---- EXCERPT PROVIDED

Movies & TV / Columns

A Bloody Good Time: How Should A Long-Running Horror Franchise Handle Continuity?

October 5, 2017 | Posted by Joseph Lee

Opening Logo courtesy of Benjamin J. Colón (Soul Exodus)

So this week I thought I’d talk about continuity for a little bit. It seems timely, now that we know the upcoming Halloween reboot will (once again) ignore everything but the first two films. Jamie Lee Curtis will be back and has a new daughter named Karen, played by Judy Greer. That definitely confirms that Jamie Lloyd (Danielle Harris) and John Tate (Josh Hartnett) will not be involved. Personally, I just hope it’s good.

I’m always excited for more Halloween movies, or any staples of franchises getting new entries. I don’t really understand the people that get mad when Hollywood makes another sequel to something. Or gets mad about anything Hollywood does, really. No one’s making you watch it, it’s not taking away from anything you want to see. Just don’t go. I don’t understand why the Madea movies are popular, but I just don’t go to them. They’re not for me so I don’t bother.

But that’s not the argument I’m making this week. I’m not even really making an argument, I guess. I just wanted to look at the way different franchises have been handled in regards to continuity over the years and let you decide what the right approach is. After all, Halloween is not the only franchise (horror or not) to jettison continuity like this and I’m sure it won’t be the last.

--------
---- RECORD EXTRACTS

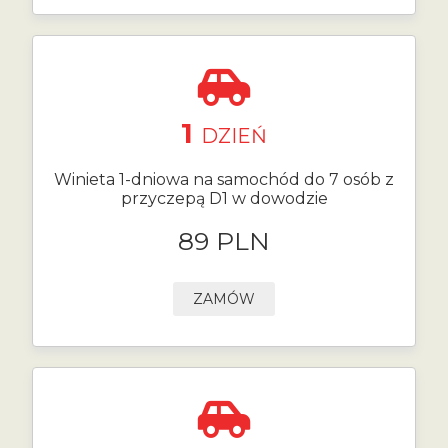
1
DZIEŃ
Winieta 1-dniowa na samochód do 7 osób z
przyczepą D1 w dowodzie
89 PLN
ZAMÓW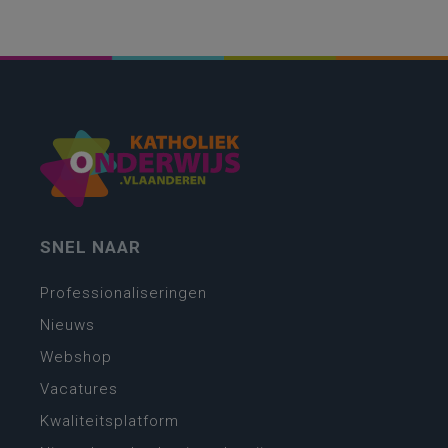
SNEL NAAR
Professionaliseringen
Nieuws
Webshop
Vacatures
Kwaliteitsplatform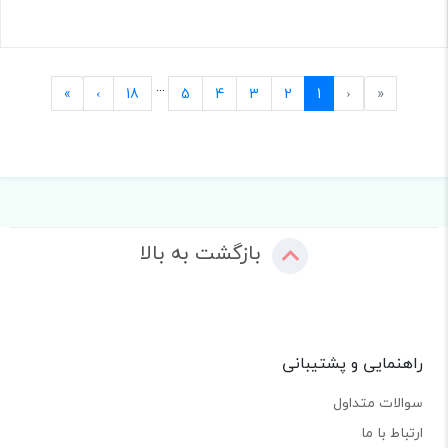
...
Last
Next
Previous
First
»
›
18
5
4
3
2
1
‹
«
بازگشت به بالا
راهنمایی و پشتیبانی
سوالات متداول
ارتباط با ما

--------

From the horror franchise column above, copy out the passage from "But that’s not" up to and including "be the last.".

But that’s not the argument I’m making this week. I’m not even really making an argument, I guess. I just wanted to look at the way different franchises have been handled in regards to continuity over the years and let you decide what the right approach is. After all, Halloween is not the only franchise (horror or not) to jettison continuity like this and I’m sure it won’t be the last.